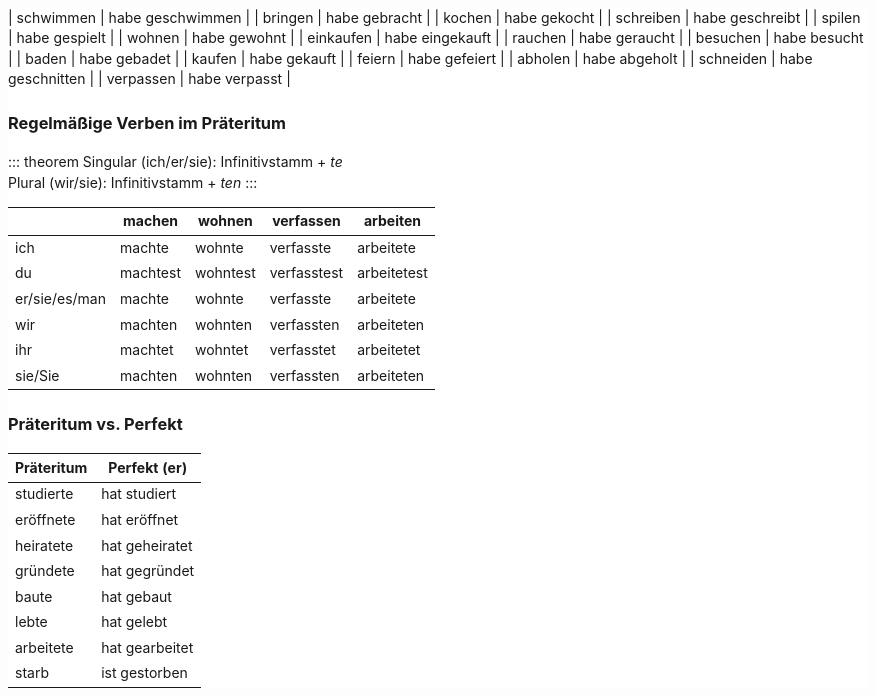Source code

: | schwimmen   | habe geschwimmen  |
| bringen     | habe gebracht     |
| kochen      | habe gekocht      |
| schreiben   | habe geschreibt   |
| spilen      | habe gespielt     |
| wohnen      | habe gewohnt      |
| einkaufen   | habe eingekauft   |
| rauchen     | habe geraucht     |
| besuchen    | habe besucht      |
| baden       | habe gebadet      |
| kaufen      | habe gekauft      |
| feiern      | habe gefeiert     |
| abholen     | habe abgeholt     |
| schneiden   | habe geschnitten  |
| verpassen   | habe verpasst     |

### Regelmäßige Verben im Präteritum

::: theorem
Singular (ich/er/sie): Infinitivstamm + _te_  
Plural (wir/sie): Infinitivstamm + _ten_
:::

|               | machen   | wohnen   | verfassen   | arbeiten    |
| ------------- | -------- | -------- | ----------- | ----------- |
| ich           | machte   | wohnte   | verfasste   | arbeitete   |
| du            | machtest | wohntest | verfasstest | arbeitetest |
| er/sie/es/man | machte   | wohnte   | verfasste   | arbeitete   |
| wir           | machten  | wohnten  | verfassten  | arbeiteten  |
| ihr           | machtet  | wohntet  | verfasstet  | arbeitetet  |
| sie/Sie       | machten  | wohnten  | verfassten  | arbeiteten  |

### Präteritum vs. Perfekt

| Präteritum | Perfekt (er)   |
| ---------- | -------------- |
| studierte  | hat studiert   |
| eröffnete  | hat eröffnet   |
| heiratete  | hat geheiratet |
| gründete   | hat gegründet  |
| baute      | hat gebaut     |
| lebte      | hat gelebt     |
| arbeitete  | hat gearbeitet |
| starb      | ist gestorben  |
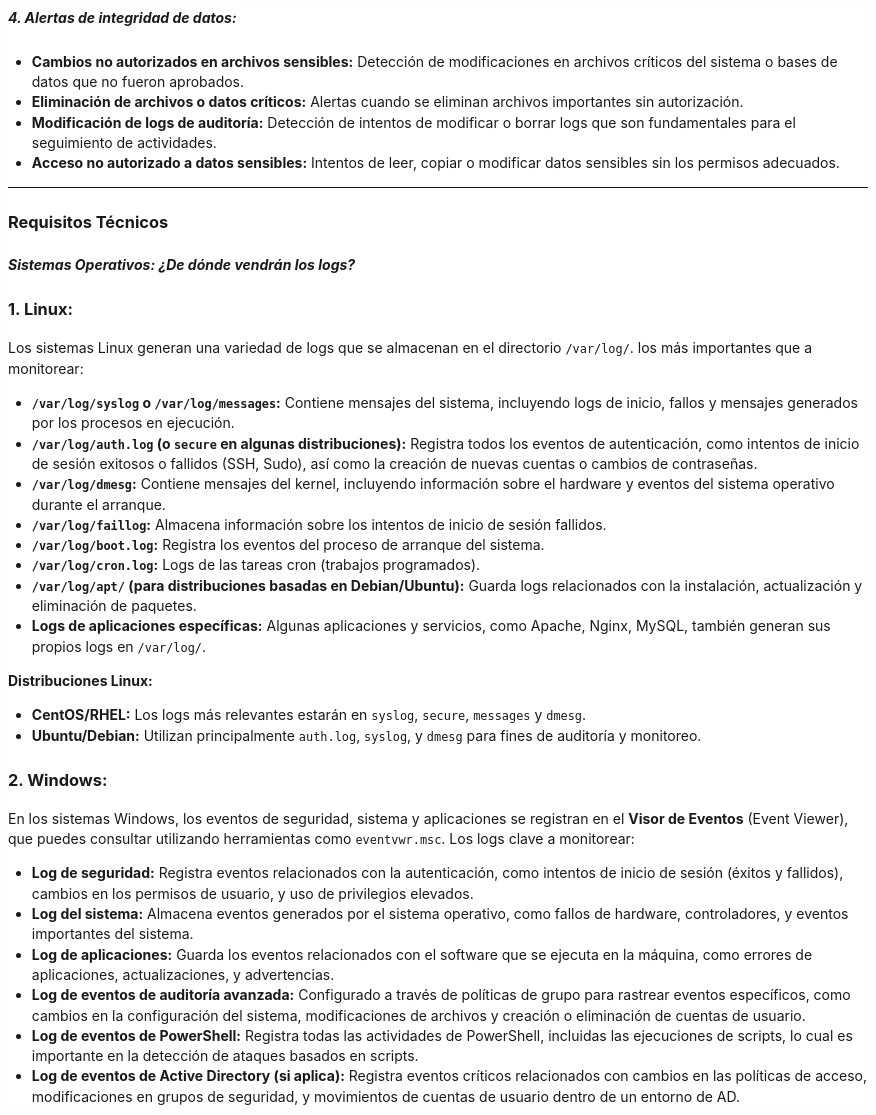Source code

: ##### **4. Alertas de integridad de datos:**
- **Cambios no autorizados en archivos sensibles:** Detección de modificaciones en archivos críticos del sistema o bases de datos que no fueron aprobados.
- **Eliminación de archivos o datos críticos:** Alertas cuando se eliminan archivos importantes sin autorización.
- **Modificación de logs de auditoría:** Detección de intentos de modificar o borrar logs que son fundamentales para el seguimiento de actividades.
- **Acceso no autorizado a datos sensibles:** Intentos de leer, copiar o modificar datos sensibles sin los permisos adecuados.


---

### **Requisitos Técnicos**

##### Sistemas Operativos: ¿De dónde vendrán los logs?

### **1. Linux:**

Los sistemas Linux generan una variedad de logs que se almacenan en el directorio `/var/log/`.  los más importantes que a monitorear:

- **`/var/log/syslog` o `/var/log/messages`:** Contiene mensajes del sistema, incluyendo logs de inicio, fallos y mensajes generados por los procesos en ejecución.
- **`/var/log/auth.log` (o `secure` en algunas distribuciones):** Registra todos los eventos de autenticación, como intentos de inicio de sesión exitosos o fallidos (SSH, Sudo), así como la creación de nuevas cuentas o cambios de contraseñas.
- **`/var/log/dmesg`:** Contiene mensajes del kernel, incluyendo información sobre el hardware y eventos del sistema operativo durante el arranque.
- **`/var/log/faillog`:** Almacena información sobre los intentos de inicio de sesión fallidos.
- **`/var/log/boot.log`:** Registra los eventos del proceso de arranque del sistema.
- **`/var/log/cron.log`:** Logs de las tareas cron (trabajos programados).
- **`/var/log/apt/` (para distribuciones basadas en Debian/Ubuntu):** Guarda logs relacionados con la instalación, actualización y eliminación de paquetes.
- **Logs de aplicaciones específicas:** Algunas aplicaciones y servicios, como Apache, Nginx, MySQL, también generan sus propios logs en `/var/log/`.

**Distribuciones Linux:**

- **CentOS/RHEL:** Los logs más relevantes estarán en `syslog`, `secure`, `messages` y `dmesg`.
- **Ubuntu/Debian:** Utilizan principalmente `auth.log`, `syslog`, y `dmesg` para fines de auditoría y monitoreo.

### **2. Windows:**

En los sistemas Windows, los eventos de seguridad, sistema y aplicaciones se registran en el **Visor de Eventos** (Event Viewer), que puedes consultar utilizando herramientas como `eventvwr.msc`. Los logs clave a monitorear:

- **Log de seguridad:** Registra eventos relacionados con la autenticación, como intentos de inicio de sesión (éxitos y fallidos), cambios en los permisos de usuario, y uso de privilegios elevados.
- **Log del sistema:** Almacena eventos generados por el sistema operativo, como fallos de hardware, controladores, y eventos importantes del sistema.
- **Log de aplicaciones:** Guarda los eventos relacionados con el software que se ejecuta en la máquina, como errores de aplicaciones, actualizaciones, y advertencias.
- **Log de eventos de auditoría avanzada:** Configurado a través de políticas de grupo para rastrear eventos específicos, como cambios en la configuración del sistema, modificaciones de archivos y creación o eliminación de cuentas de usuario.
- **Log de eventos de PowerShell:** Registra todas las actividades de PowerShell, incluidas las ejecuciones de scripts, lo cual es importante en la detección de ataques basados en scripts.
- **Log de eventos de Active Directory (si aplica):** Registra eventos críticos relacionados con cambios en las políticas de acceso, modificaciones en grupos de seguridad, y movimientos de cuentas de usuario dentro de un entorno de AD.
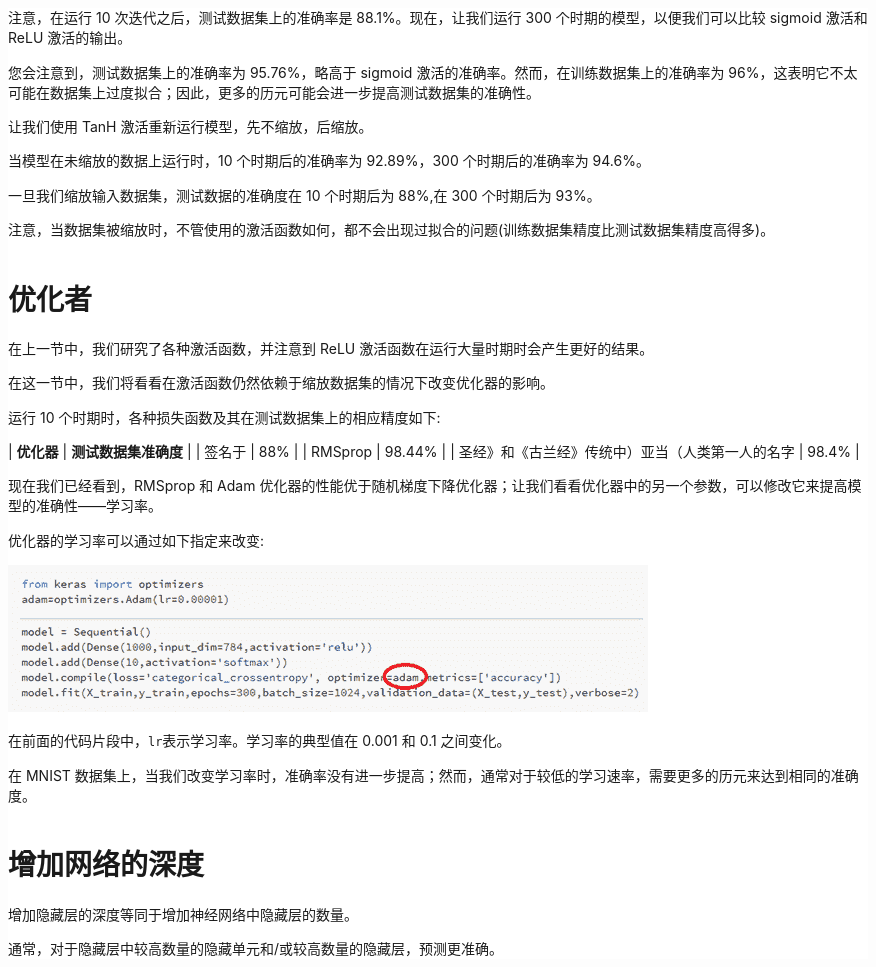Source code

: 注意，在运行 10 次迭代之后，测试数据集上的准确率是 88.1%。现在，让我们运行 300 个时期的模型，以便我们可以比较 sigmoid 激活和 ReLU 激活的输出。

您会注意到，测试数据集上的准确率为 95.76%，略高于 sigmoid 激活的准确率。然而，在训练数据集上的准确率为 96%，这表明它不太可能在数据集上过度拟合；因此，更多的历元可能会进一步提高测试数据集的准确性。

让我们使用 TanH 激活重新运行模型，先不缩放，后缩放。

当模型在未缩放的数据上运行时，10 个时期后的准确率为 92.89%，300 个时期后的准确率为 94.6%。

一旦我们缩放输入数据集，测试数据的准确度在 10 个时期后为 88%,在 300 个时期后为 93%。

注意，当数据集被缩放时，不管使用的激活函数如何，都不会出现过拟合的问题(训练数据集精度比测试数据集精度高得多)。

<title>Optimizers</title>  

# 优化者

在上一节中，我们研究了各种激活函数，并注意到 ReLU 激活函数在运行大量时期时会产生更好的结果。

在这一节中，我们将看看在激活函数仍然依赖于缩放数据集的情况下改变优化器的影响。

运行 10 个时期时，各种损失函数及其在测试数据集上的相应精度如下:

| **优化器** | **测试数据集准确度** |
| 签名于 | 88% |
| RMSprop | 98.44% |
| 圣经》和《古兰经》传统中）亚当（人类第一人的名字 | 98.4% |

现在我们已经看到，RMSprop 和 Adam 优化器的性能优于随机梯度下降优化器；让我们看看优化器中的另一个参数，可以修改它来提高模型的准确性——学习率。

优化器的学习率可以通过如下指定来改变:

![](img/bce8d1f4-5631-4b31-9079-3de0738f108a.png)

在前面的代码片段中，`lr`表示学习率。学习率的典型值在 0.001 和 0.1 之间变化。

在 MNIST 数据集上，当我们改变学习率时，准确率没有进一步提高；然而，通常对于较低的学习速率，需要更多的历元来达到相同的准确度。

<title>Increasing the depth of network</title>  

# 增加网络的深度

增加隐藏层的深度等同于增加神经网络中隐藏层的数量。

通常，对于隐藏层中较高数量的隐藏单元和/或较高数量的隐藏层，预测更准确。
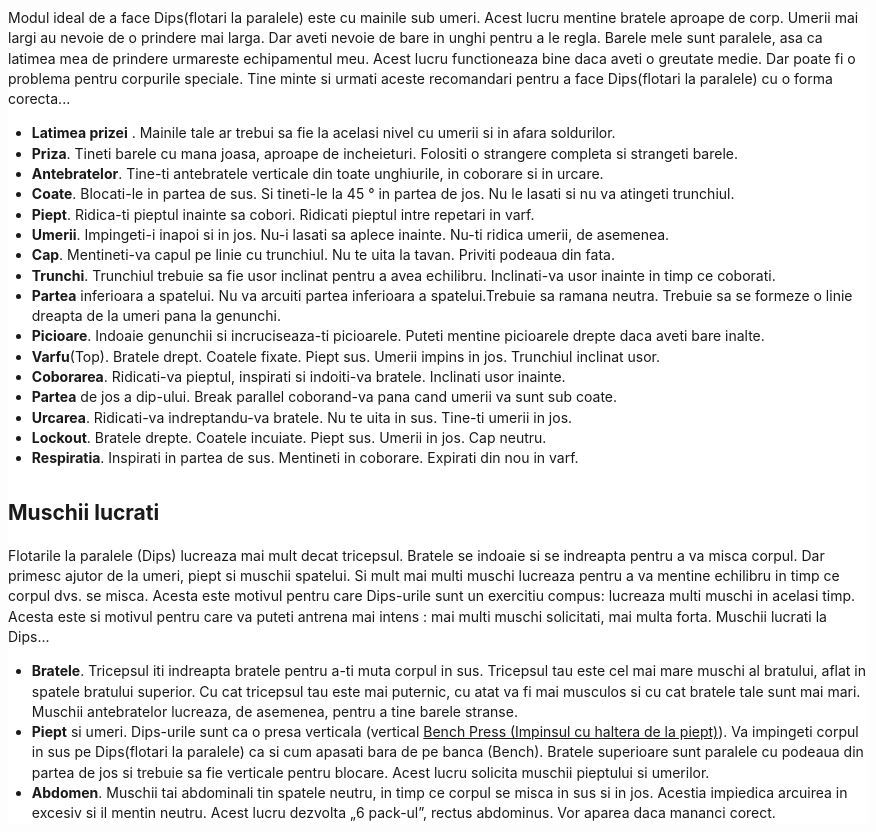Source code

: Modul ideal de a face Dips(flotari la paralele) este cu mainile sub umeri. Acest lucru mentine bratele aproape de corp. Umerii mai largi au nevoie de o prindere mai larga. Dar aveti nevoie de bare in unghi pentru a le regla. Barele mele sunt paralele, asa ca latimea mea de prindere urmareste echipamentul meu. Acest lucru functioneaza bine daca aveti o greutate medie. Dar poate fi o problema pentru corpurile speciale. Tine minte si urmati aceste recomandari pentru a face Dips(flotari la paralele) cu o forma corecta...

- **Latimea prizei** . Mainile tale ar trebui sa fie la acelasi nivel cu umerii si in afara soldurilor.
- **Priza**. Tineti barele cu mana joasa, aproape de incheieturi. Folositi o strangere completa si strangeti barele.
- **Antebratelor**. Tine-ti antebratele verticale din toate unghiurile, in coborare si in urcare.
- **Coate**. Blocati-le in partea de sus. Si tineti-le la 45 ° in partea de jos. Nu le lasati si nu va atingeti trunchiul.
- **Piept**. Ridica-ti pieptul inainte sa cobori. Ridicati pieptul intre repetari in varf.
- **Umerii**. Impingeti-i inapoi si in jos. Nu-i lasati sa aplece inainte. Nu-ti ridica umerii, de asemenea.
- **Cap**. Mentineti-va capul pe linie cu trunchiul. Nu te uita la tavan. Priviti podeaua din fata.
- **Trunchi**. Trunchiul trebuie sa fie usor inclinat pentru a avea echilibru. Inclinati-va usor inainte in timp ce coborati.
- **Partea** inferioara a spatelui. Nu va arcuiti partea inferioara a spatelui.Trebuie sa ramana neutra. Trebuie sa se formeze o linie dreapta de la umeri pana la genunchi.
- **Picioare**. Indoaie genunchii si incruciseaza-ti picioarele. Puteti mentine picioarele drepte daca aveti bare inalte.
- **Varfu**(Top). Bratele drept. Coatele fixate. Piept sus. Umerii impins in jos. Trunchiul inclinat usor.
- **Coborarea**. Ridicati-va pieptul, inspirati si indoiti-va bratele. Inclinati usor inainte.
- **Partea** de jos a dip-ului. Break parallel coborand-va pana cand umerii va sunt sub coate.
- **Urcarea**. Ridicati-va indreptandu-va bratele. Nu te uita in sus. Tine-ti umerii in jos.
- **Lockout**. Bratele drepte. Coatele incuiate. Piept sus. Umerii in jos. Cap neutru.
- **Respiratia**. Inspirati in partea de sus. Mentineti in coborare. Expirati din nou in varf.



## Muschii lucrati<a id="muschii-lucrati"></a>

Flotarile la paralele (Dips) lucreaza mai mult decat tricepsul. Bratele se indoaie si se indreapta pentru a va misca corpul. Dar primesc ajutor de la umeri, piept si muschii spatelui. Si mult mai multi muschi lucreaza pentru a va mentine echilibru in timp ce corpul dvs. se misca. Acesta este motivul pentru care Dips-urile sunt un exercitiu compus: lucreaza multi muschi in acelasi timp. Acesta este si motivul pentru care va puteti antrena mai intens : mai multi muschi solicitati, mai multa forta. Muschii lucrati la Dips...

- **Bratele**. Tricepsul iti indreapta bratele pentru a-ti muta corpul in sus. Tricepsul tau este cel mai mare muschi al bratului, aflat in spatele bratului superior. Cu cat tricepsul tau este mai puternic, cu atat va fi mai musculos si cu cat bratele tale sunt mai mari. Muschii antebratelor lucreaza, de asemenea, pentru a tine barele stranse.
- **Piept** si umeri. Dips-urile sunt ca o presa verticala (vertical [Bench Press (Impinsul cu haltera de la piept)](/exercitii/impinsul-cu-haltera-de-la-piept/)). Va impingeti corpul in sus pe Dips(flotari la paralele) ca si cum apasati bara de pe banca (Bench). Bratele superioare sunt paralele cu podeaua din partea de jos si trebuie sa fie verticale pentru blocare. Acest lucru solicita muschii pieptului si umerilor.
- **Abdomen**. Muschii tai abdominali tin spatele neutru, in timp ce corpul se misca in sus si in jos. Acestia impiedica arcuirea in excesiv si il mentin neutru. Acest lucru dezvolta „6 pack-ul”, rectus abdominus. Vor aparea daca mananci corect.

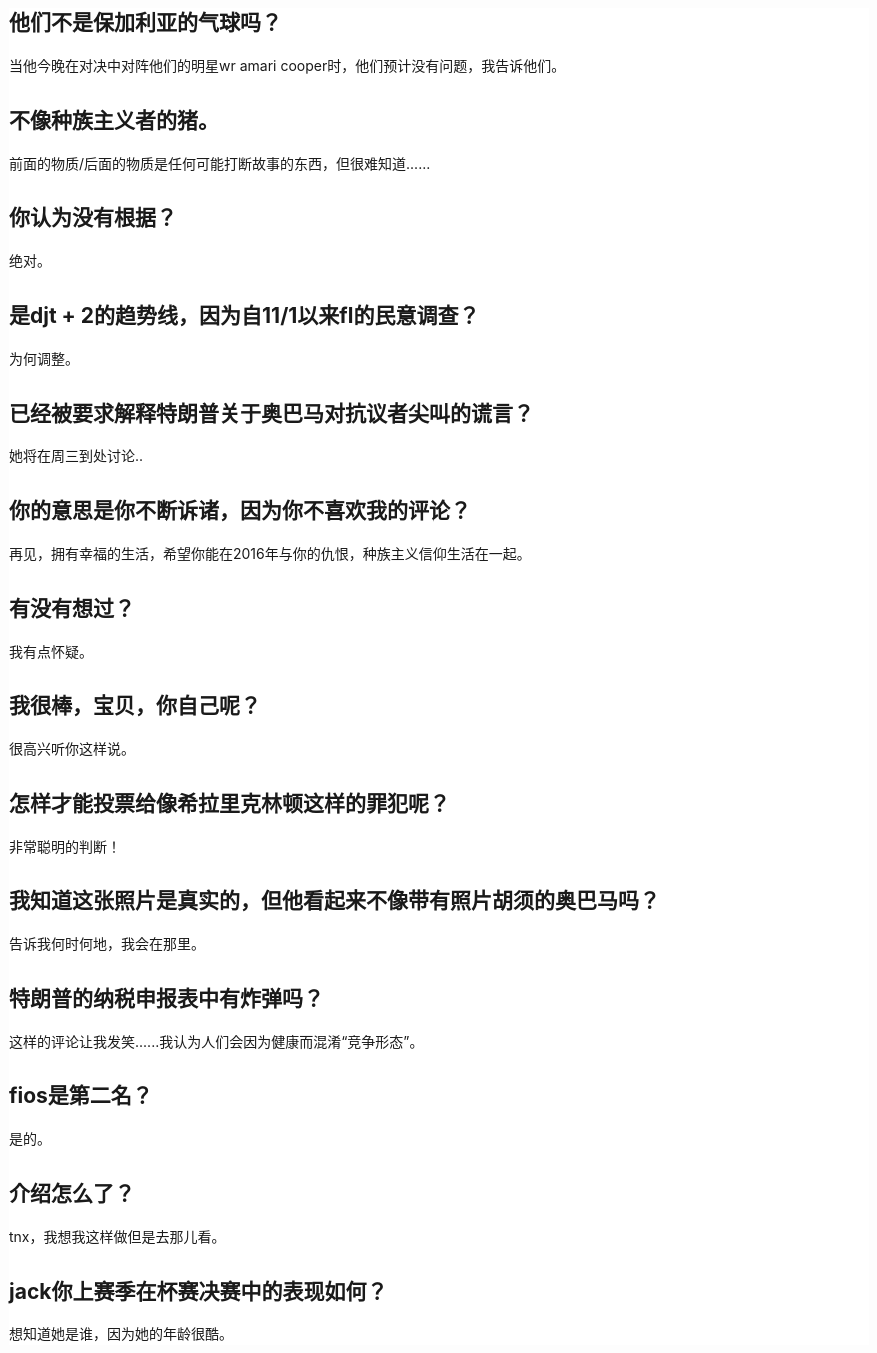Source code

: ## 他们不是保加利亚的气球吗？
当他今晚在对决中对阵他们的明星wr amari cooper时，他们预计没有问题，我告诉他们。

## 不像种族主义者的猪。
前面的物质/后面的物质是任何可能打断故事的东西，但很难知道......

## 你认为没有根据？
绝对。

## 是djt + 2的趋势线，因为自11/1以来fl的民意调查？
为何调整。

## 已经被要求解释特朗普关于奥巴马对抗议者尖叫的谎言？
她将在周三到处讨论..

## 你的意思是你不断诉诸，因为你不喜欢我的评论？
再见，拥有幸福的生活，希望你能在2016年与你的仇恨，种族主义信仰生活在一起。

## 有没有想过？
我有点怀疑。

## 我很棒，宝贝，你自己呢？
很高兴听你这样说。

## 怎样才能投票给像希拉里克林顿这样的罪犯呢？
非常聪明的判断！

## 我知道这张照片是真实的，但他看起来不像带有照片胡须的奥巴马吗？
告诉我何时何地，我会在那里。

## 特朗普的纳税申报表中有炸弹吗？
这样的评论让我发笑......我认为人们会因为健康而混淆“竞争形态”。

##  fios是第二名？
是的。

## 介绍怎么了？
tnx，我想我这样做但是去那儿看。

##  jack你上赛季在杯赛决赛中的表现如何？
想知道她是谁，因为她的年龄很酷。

########

TASK TO CARRY OUT
Return the listing's lines unchanged, starting at the line that contains "Los sistemas Linux" and stopping after the line that contains "En los sistemas".

FINAL ANSWER
Los sistemas Linux generan una variedad de logs que se almacenan en el directorio `/var/log/`.  los más importantes que a monitorear:

- **`/var/log/syslog` o `/var/log/messages`:** Contiene mensajes del sistema, incluyendo logs de inicio, fallos y mensajes generados por los procesos en ejecución.
- **`/var/log/auth.log` (o `secure` en algunas distribuciones):** Registra todos los eventos de autenticación, como intentos de inicio de sesión exitosos o fallidos (SSH, Sudo), así como la creación de nuevas cuentas o cambios de contraseñas.
- **`/var/log/dmesg`:** Contiene mensajes del kernel, incluyendo información sobre el hardware y eventos del sistema operativo durante el arranque.
- **`/var/log/faillog`:** Almacena información sobre los intentos de inicio de sesión fallidos.
- **`/var/log/boot.log`:** Registra los eventos del proceso de arranque del sistema.
- **`/var/log/cron.log`:** Logs de las tareas cron (trabajos programados).
- **`/var/log/apt/` (para distribuciones basadas en Debian/Ubuntu):** Guarda logs relacionados con la instalación, actualización y eliminación de paquetes.
- **Logs de aplicaciones específicas:** Algunas aplicaciones y servicios, como Apache, Nginx, MySQL, también generan sus propios logs en `/var/log/`.

**Distribuciones Linux:**

- **CentOS/RHEL:** Los logs más relevantes estarán en `syslog`, `secure`, `messages` y `dmesg`.
- **Ubuntu/Debian:** Utilizan principalmente `auth.log`, `syslog`, y `dmesg` para fines de auditoría y monitoreo.

### **2. Windows:**

En los sistemas Windows, los eventos de seguridad, sistema y aplicaciones se registran en el **Visor de Eventos** (Event Viewer), que puedes consultar utilizando herramientas como `eventvwr.msc`. Los logs clave a monitorear:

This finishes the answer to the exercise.